**WHAT TO WORK ON:** Please copy out the entries below exactly, beginning with the line that contains "Rendered at 2400 by 1350 pixels." and ending with the line that contains "text_box [839, 618, 937, 716]", and include nothing outside that span.

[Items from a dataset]
────────────────

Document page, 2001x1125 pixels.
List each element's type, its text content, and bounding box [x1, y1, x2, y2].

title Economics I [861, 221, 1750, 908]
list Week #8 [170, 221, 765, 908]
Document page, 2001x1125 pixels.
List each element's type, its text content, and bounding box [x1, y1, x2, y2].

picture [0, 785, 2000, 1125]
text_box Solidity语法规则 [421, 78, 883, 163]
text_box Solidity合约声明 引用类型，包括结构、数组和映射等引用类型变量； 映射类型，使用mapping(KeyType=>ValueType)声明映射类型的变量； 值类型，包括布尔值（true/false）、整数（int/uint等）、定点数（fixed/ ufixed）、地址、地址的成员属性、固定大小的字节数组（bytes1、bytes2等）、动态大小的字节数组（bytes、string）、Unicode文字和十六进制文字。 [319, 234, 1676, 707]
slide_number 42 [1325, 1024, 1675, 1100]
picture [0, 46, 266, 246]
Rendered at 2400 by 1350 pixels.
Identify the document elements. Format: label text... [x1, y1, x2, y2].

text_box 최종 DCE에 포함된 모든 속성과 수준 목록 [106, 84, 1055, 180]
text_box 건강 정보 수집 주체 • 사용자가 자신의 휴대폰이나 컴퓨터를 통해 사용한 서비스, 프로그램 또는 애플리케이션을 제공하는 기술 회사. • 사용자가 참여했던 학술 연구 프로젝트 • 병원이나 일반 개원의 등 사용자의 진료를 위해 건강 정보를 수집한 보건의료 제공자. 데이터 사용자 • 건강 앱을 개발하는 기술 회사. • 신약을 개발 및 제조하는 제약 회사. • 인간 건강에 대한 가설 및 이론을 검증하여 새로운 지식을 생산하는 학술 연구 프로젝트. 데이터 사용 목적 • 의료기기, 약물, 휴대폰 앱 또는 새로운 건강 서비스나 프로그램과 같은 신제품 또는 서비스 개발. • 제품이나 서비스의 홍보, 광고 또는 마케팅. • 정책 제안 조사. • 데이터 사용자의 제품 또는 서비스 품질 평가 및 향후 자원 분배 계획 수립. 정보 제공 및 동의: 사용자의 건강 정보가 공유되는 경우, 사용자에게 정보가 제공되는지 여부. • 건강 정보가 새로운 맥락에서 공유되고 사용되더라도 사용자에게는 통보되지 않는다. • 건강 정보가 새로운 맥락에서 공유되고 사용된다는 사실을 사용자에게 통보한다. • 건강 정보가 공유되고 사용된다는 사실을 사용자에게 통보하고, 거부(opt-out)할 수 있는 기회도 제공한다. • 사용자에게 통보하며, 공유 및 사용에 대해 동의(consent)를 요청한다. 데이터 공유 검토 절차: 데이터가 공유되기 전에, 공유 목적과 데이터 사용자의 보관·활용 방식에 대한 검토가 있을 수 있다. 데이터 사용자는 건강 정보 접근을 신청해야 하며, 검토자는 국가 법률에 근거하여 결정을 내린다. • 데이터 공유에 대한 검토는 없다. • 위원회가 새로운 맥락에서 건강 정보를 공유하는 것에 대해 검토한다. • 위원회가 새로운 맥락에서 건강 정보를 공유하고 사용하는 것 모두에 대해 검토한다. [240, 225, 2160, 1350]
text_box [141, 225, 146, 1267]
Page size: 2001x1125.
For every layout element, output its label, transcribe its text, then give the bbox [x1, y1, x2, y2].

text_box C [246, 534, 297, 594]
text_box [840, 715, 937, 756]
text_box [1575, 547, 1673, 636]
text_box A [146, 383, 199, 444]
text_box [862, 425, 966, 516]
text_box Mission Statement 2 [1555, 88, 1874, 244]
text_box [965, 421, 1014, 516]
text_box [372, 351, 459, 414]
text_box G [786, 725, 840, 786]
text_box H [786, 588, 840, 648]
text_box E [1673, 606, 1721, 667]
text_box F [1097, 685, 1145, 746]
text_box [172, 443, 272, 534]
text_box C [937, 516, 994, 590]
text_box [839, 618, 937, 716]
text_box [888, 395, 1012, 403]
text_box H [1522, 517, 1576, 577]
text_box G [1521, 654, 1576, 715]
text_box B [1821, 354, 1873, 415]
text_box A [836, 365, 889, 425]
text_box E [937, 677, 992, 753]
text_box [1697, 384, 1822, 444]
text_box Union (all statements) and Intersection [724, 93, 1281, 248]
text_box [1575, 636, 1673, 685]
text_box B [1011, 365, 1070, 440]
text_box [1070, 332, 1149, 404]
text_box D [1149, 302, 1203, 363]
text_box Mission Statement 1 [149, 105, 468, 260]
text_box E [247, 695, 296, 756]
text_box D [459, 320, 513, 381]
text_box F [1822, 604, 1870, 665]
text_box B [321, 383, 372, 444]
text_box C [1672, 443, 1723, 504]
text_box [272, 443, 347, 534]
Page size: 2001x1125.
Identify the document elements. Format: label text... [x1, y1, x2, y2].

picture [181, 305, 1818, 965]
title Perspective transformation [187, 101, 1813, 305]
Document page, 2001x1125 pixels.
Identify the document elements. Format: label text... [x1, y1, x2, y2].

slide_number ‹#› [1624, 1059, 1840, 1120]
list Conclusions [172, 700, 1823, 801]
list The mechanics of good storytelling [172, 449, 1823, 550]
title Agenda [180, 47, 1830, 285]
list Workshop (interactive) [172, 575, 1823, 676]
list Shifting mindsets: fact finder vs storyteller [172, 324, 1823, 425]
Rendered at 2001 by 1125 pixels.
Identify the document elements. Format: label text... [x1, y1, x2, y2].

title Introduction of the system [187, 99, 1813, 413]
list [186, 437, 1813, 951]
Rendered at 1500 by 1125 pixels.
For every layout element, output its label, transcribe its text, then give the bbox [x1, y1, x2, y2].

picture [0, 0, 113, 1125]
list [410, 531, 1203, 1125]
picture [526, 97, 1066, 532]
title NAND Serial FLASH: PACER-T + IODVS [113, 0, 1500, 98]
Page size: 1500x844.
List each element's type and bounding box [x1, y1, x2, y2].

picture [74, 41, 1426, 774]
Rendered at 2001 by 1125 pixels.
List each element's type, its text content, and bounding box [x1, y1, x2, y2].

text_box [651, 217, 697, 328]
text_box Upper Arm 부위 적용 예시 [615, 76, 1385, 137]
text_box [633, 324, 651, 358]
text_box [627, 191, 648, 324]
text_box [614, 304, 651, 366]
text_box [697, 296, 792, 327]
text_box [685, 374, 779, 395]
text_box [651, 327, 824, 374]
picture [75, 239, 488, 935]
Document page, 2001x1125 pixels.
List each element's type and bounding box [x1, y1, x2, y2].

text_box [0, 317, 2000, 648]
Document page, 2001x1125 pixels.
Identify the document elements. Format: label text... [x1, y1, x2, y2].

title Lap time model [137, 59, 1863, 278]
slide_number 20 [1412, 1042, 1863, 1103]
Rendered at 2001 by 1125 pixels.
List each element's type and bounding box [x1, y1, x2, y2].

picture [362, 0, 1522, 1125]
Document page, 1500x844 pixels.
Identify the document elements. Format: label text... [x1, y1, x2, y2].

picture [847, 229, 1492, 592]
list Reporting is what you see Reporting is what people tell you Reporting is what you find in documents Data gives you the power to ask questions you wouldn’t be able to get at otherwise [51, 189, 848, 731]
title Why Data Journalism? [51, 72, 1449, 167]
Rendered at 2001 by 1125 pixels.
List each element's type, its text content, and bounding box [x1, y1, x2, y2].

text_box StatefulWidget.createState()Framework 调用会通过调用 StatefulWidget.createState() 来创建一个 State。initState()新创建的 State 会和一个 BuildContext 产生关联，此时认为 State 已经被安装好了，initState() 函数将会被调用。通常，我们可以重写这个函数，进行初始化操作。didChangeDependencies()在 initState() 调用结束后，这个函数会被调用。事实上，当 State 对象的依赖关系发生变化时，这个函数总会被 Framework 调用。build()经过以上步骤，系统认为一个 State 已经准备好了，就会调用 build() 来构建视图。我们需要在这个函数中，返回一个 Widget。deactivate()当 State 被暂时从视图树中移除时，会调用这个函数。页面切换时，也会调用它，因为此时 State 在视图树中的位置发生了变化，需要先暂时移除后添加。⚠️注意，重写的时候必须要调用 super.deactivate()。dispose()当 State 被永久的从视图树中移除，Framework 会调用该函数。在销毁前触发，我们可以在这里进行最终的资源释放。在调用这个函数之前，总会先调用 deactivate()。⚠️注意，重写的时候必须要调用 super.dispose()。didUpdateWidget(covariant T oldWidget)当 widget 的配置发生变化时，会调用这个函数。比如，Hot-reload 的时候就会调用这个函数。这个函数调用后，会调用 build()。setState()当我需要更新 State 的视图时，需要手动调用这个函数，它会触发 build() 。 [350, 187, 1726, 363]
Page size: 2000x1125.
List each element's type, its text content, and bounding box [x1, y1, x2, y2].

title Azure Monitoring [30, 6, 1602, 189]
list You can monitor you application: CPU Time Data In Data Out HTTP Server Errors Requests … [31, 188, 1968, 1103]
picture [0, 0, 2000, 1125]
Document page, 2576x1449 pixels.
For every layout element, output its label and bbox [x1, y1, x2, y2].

────────────────

**THE COMPLETED TASK:**
Rendered at 2400 by 1350 pixels.
Identify the document elements. Format: label text... [x1, y1, x2, y2].

text_box 최종 DCE에 포함된 모든 속성과 수준 목록 [106, 84, 1055, 180]
text_box 건강 정보 수집 주체 • 사용자가 자신의 휴대폰이나 컴퓨터를 통해 사용한 서비스, 프로그램 또는 애플리케이션을 제공하는 기술 회사. • 사용자가 참여했던 학술 연구 프로젝트 • 병원이나 일반 개원의 등 사용자의 진료를 위해 건강 정보를 수집한 보건의료 제공자. 데이터 사용자 • 건강 앱을 개발하는 기술 회사. • 신약을 개발 및 제조하는 제약 회사. • 인간 건강에 대한 가설 및 이론을 검증하여 새로운 지식을 생산하는 학술 연구 프로젝트. 데이터 사용 목적 • 의료기기, 약물, 휴대폰 앱 또는 새로운 건강 서비스나 프로그램과 같은 신제품 또는 서비스 개발. • 제품이나 서비스의 홍보, 광고 또는 마케팅. • 정책 제안 조사. • 데이터 사용자의 제품 또는 서비스 품질 평가 및 향후 자원 분배 계획 수립. 정보 제공 및 동의: 사용자의 건강 정보가 공유되는 경우, 사용자에게 정보가 제공되는지 여부. • 건강 정보가 새로운 맥락에서 공유되고 사용되더라도 사용자에게는 통보되지 않는다. • 건강 정보가 새로운 맥락에서 공유되고 사용된다는 사실을 사용자에게 통보한다. • 건강 정보가 공유되고 사용된다는 사실을 사용자에게 통보하고, 거부(opt-out)할 수 있는 기회도 제공한다. • 사용자에게 통보하며, 공유 및 사용에 대해 동의(consent)를 요청한다. 데이터 공유 검토 절차: 데이터가 공유되기 전에, 공유 목적과 데이터 사용자의 보관·활용 방식에 대한 검토가 있을 수 있다. 데이터 사용자는 건강 정보 접근을 신청해야 하며, 검토자는 국가 법률에 근거하여 결정을 내린다. • 데이터 공유에 대한 검토는 없다. • 위원회가 새로운 맥락에서 건강 정보를 공유하는 것에 대해 검토한다. • 위원회가 새로운 맥락에서 건강 정보를 공유하고 사용하는 것 모두에 대해 검토한다. [240, 225, 2160, 1350]
text_box [141, 225, 146, 1267]
Page size: 2001x1125.
For every layout element, output its label, transcribe its text, then give the bbox [x1, y1, x2, y2].

text_box C [246, 534, 297, 594]
text_box [840, 715, 937, 756]
text_box [1575, 547, 1673, 636]
text_box A [146, 383, 199, 444]
text_box [862, 425, 966, 516]
text_box Mission Statement 2 [1555, 88, 1874, 244]
text_box [965, 421, 1014, 516]
text_box [372, 351, 459, 414]
text_box G [786, 725, 840, 786]
text_box H [786, 588, 840, 648]
text_box E [1673, 606, 1721, 667]
text_box F [1097, 685, 1145, 746]
text_box [172, 443, 272, 534]
text_box C [937, 516, 994, 590]
text_box [839, 618, 937, 716]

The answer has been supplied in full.